Tuesday, June 27, 2006

a-ha: Norwegian purveyors of existential angst

Norwegian trio a-ha have been unjustly and perennially derided by so-called "discerning" critics as nothing more than a standard-issue new-wave outfit, or even worse, the progenitors of the horrifying boy-band epidemic of the 1990s. In actuality, nothing could be further than the truth.

While a-ha's signature tune remains the irrepressible and indefatigable "Take on Me", with its instantly recognisable chattering-synth riff, a-ha's other works are even more compelling, and, dare I say it, challenging and thought-provoking.

Perhaps toughened up by a youth spent enduring dreary Scandinavian winters, a-ha songs are typically elliptical, abstract and surreal, touching on cheery subjects like death, failed and/or twisted romances, and Kafkaesque existential angst.

Take the morosely bleak "Scoundrel Days" from 1986, for example. A close-to-the-bone account of a man on the brink, it details his impending mental collapse through brilliantly descriptive yet wonderfully oblique songwords: "For want of an option, I run the wind round, I dream pictures of houses burning, never knowing nothing else to do."

The 1993 masterwork "Memorial Beach" is even more riveting, a gloom-and-doom themed album addressing like-minded topics like mortality, betrayal, depression and psychosis. With self-descriptive titles like "Dark is the Night for All", "Cold as Stone", "Lamb to the Slaughter" and "Lie Down in Darkness", "Memorial Beach" has been criticised, even by longtime a-ha followers, as too much of a heavy-going affair.
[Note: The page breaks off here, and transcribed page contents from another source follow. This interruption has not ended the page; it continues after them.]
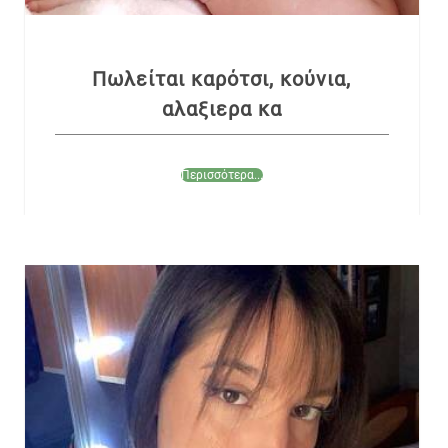
Πωλείται καρότσι, κούνια,
αλαξιερα κα
Περισσότερα...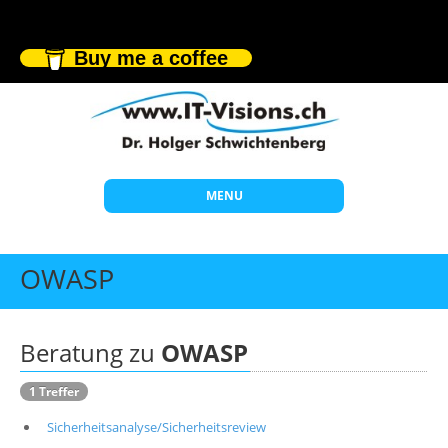
Buy me a coffee
MENU
Start
OWASP
Themen
Beratung
Beratung zu
OWASP
Individuelle Schulungen
1 Treffer
Offene Seminare
Sicherheitsanalyse/Sicherheitsreview
Wissen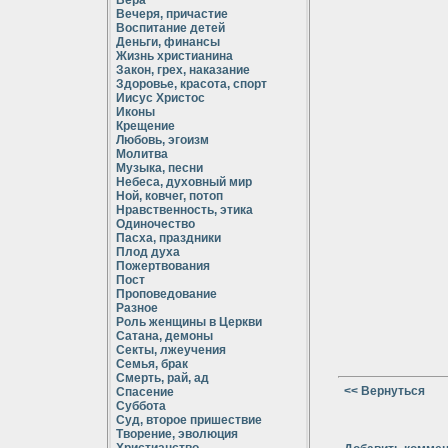
Вера
Вечеря, причастие
Воспитание детей
Деньги, финансы
Жизнь христианина
Закон, грех, наказание
Здоровье, красота, спорт
Иисус Христос
Иконы
Крещение
Любовь, эгоизм
Молитва
Музыка, песни
Небеса, духовный мир
Ной, ковчег, потоп
Нравственность, этика
Одиночество
Пасха, праздники
Плод духа
Пожертвования
Пост
Проповедование
Разное
Роль женщины в Церкви
Сатана, демоны
Секты, лжеучения
Семья, брак
Смерть, рай, ад
<< Вернуться
Спасение
Суббота
Суд, второе пришествие
Творение, эволюция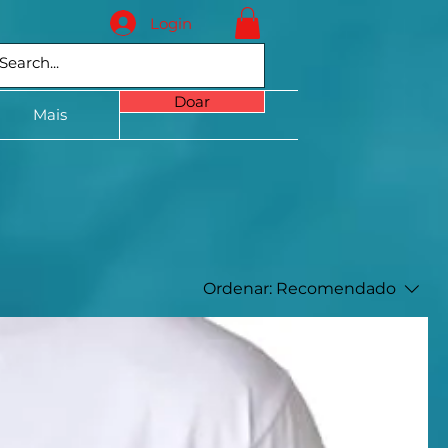
Login
Doar
Mais
Ordenar:
Recomendado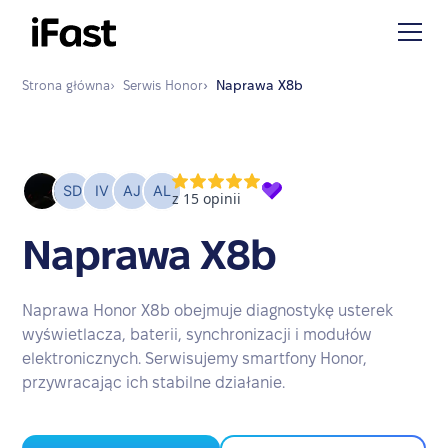
Strona główna
›
Serwis
Honor
›
Naprawa
X8b
Naprawa X8b
Naprawa Honor X8b obejmuje diagnostykę usterek
wyświetlacza, baterii, synchronizacji i modułów
elektronicznych. Serwisujemy smartfony Honor,
przywracając ich stabilne działanie.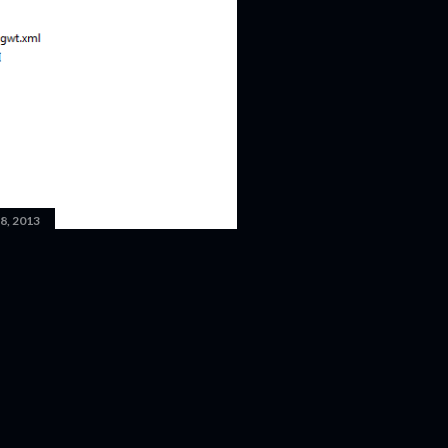
8, 2013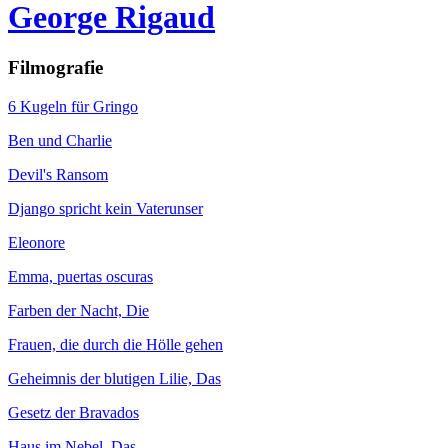
George Rigaud
Filmografie
6 Kugeln für Gringo
Ben und Charlie
Devil's Ransom
Django spricht kein Vaterunser
Eleonore
Emma, puertas oscuras
Farben der Nacht, Die
Frauen, die durch die Hölle gehen
Geheimnis der blutigen Lilie, Das
Gesetz der Bravados
Haus im Nebel, Das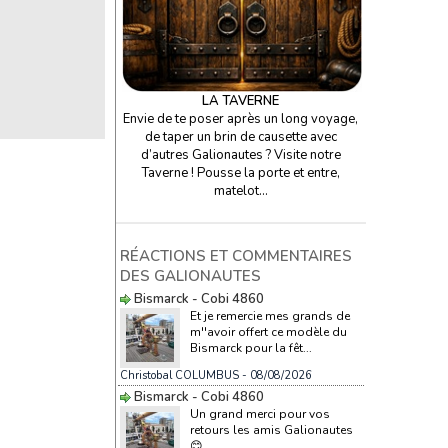
LA TAVERNE
Envie de te poser après un long voyage,
de taper un brin de causette avec
d’autres Galionautes ? Visite notre
Taverne ! Pousse la porte et entre,
matelot…
RÉACTIONS ET COMMENTAIRES
DES GALIONAUTES
Bismarck - Cobi 4860
Et je remercie mes grands de
m''avoir offert ce modèle du
Bismarck pour la fêt...
Christobal COLUMBUS
- 08/08/2026
Bismarck - Cobi 4860
Un grand merci pour vos
retours les amis Galionautes
😊...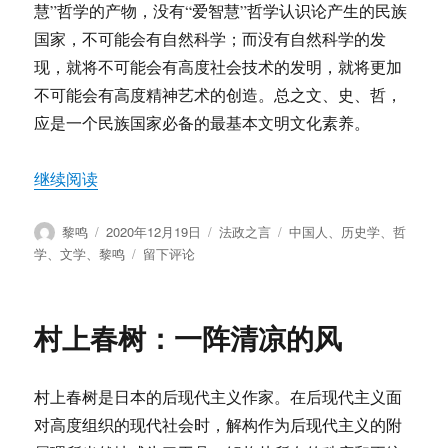
慧”哲学的产物，没有“爱智慧”哲学认识论产生的民族
国家，不可能会有自然科学；而没有自然科学的发
现，就将不可能会有高度社会技术的发明，就将更加
不可能会有高度精神艺术的创造。总之文、史、哲，
应是一个民族国家必备的最基本文明文化素养。
“黎鸣：中国人只有历史学，既无纯文学，更无纯
继续阅读
作
发
分
标
黎鸣
2020年12月19日
法政之言
中国人
、
历史学
、
哲
者
布
类
签
于
学
、
文学
、
黎鸣
留下评论
于
黎
鸣：
中
村上春树：一阵清凉的风
国
人
只
村上春树是日本的后现代主义作家。在后现代主义面
有
历
对高度组织的现代社会时，解构作为后现代主义的附
史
However, in retrospect, it remains their most mature and rounded work, despite the attendant darkness.

a-ha in the new millennium have produced even more persuasive works, with a newfound elegance and a sense of establishment only hinted at in previous projects. The title track from 2002's "Lifelines" could well be their most lavish yet, supported by subtle string orchestrations, superior synth work and, of course, Morten Harket's sturm-und-drang, operatic tenor, while "Celice" from 2005's "Analogue" is a more-than-competent stab at merging studied synth-pop aesthetics and visceral rock-out sensibilities. All fantastic stuff.